Amerykański trybunał federalny (United States Court of Federal Claims) oddalił sierpniową skargę firmy Blue Origin, która nie zaakceptowała wyboru, jaki dokonało NASA w kwestii preferowanego dostawcy nowego załogowego lądownika księżycowego. Wykonawcą tym została firma SpaceX, choć przed ogłoszeniem wyniku procedury amerykańska agencja kosmiczna deklarowała niejednokrotnie dążenia do wyboru dwóch konkurencyjnych ofert (aby zachować konkurencyjność i odpowiednią równowagę realizacji projektu). Z finalnej odmiennej decyzji rządowa agencja tłumaczyła się ograniczeniami budżetowymi i wysokimi wycenami ofert (w obliczu znaczących cięć budżetowych w programie Artemis).

W orzeczeniu trybunału z 4 listopada br. zadeklarowano, że pełne uzasadnienie zostanie opublikowane w ciągu dwóch tygodni od jego ogłoszenia. Do tego czasu strony procesu mogą zdecydować się na ujawnienie pewnych fragmentów wyroku.

W związku z oddaleniem skargi Blue Origin, amerykańska agencja kosmiczna może kontynuować procedurę przyznawania środków na realizację zamówienia. SpaceX uzyska w jej całokształcie 2,89 mld USD.

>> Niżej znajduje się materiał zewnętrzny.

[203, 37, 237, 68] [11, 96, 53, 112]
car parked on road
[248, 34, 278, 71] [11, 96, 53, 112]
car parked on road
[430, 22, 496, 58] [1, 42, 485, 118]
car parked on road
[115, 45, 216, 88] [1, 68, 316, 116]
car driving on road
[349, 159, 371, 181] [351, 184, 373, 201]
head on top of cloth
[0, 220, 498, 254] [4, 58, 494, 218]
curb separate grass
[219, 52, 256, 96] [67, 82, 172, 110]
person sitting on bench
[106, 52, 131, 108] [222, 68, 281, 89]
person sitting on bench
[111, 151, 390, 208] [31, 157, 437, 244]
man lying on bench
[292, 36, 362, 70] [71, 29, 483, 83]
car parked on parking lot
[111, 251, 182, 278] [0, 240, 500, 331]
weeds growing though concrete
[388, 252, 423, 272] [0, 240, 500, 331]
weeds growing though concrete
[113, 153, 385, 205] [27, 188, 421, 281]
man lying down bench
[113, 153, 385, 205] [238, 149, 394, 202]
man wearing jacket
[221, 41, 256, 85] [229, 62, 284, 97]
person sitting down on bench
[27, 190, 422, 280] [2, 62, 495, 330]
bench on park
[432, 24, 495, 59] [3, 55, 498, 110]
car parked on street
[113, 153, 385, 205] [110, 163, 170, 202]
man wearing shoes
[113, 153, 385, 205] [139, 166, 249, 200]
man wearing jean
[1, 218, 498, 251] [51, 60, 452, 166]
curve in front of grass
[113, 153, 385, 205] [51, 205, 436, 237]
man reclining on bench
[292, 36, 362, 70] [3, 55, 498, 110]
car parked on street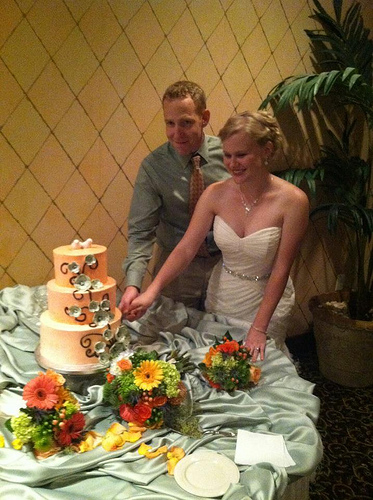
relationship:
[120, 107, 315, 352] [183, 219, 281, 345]
woman in dress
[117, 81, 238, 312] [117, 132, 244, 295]
man wearing shirt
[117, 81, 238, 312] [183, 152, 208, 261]
man wearing tie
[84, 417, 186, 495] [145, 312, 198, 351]
petals on table cloth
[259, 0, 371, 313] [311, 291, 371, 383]
plant in brown pot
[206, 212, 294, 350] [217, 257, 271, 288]
dress with belt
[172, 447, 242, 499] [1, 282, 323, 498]
white plate on table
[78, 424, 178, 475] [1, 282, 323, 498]
rose petals on table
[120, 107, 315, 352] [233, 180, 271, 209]
woman wearing necklace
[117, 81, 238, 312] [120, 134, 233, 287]
man wearing shirt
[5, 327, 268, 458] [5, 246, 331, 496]
bouquets on table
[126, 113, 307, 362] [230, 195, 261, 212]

Orzeczenie federalnego sądu oznacza tyle, że firma Elona Muska może oficjalnie kontynuować prace nad projektem swojego lądownika księżycowego, który ma być niczym innym jak zmodyfikowanym systemem Starship (pozbawionym lotek i sterów). W komunikacie agencji NASA czytamy zaś, że agencja wyraziła chęć szybkiego powrotu do pracy ze SpaceX, jednocześnie wspominając o kontynuacji współpracy z innymi podmiotami na rzecz zwiększenia konkurencyjności i stworzenia pewnego rodzaju cykliczności usług transportowych na Srebrny Glob.

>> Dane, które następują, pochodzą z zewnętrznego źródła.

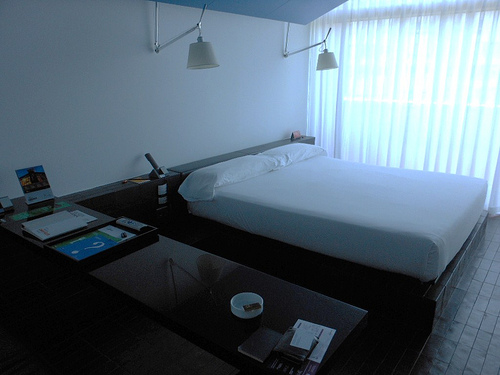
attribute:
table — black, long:
[2, 201, 366, 375]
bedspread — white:
[176, 142, 487, 286]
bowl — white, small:
[231, 292, 264, 318]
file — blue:
[54, 231, 116, 260]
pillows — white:
[177, 143, 330, 204]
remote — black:
[143, 153, 166, 177]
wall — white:
[1, 1, 312, 199]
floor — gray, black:
[1, 214, 499, 374]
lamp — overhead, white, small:
[153, 1, 218, 70]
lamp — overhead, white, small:
[284, 22, 339, 72]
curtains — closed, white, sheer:
[308, 1, 500, 215]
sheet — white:
[187, 155, 487, 282]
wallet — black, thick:
[273, 328, 317, 366]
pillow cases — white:
[177, 142, 325, 200]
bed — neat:
[185, 154, 486, 283]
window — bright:
[307, 1, 499, 214]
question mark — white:
[71, 238, 104, 257]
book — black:
[238, 325, 282, 362]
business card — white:
[289, 326, 317, 352]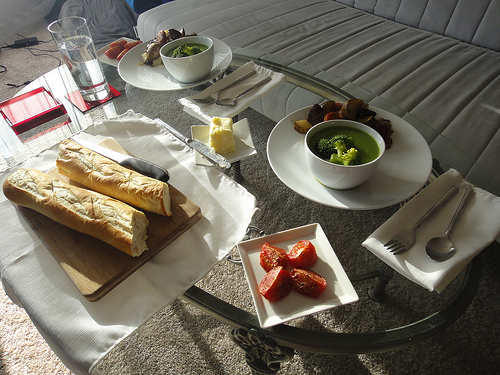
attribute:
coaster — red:
[60, 85, 128, 110]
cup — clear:
[58, 20, 138, 105]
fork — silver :
[383, 184, 457, 255]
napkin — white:
[361, 167, 498, 294]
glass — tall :
[55, 20, 94, 92]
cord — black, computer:
[5, 30, 42, 62]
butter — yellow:
[211, 116, 232, 153]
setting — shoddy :
[374, 214, 479, 272]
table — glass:
[9, 30, 488, 355]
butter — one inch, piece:
[210, 116, 235, 151]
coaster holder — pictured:
[0, 83, 60, 131]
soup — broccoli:
[306, 118, 384, 167]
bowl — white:
[144, 44, 218, 79]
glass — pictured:
[33, 9, 135, 121]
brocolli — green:
[317, 127, 374, 163]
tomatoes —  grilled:
[258, 241, 328, 302]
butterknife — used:
[152, 114, 234, 166]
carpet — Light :
[9, 61, 497, 373]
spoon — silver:
[420, 189, 480, 264]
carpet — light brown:
[148, 322, 180, 355]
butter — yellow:
[201, 104, 242, 166]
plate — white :
[268, 98, 434, 212]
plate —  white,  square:
[239, 222, 359, 328]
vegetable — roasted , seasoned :
[305, 104, 326, 125]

W kwietniu br. NASA zdecydowała się na wybór pojedynczego producenta prototypu załogowego lądownika księżycowego. Firma Muska przedstawiła pomysł transportu załóg z wykorzystaniem swojego rozwijanego na bieżąco, ale odpowiednio zmodyfikowanego superciężkiego systemu wynoszenia. Odrzucone oferty Dynetics oraz Blue Origin uznano za zbyt kosztowne, aby wystarczyło na nie okrojonej puli środków NASA – Dynetics zażądał około 9 mld USD, natomiast spółka Bezosa – 5,99 mld USD. Co ciekawe, już po ogłoszeniu wyniku zamówienia właściciel Blue Origin próbował przekonywać NASA, że jest gotów współfinansować do pewnego momentu udział swojej firmy w programie, byle tylko uzyskać konkurencyjne względem SpaceX zlecenie.

Właściciel Blue Origin w liście otwartym zaproponował, że pokryje tę część wydatków związanych z projektowaniem i tworzeniem lądownika, która sięgnie początkowych 2 mld USD inwestycji. W ramach jego propozycji zadeklarował też, że Blue Origin na swój rachunek wykona testy lądownika na niskiej orbicie okołoziemskiej. Dopuszczenie firmy do programu warunkował potencjalną szansą na rozwój licznych podmiotów działających w ramach National Team (w skład której wchodzi m.in. Lockheed Martin, Northrop Grumman czy Draper).

Blue Origin powoływało się tutaj na intensywny rozwój swojej wstępnej koncepcji w latach 2020-2021. Konsorcjum korzystało wówczas z blisko półmiliardowego dofinansowania we wstępnej fazie zamówienia HLS, obok dwóch pozostałych oferentów (SpaceX oraz Dynetics). Podkreślił także, że lądownik Blue Moon byłby dostosowany do wielu rakiet nośnych, w tym systemów konkurencyjnych, wspominając także o licznych zaletach swojego pojazdu.

Program Artemis jest jednym z dotychczas najkosztowniejszych przedsięwzięć NASA, a także w całej dotychczasowej historii eksploracji kosmicznej. Niemal od początku boryka się też z licznymi problemami, które w następstwie powodują zmiany w harmonogramie i dodatkowe koszty. Pierwsza z misji Artemis, będąca jeszcze lotem bezzałogowym, ma odbyć się w lutym 2022 roku, po wielu miesiącach prac nad integracją rakiety Space Launch System. Pod koniec października połączono kapsułę Orion (wraz z rakietowym systemem ratunkowym) ze stopniem wyższym ICPS (Interim Cryogenic Propulsion Stage – podobnego górnego stopnia używają rakiety Delta).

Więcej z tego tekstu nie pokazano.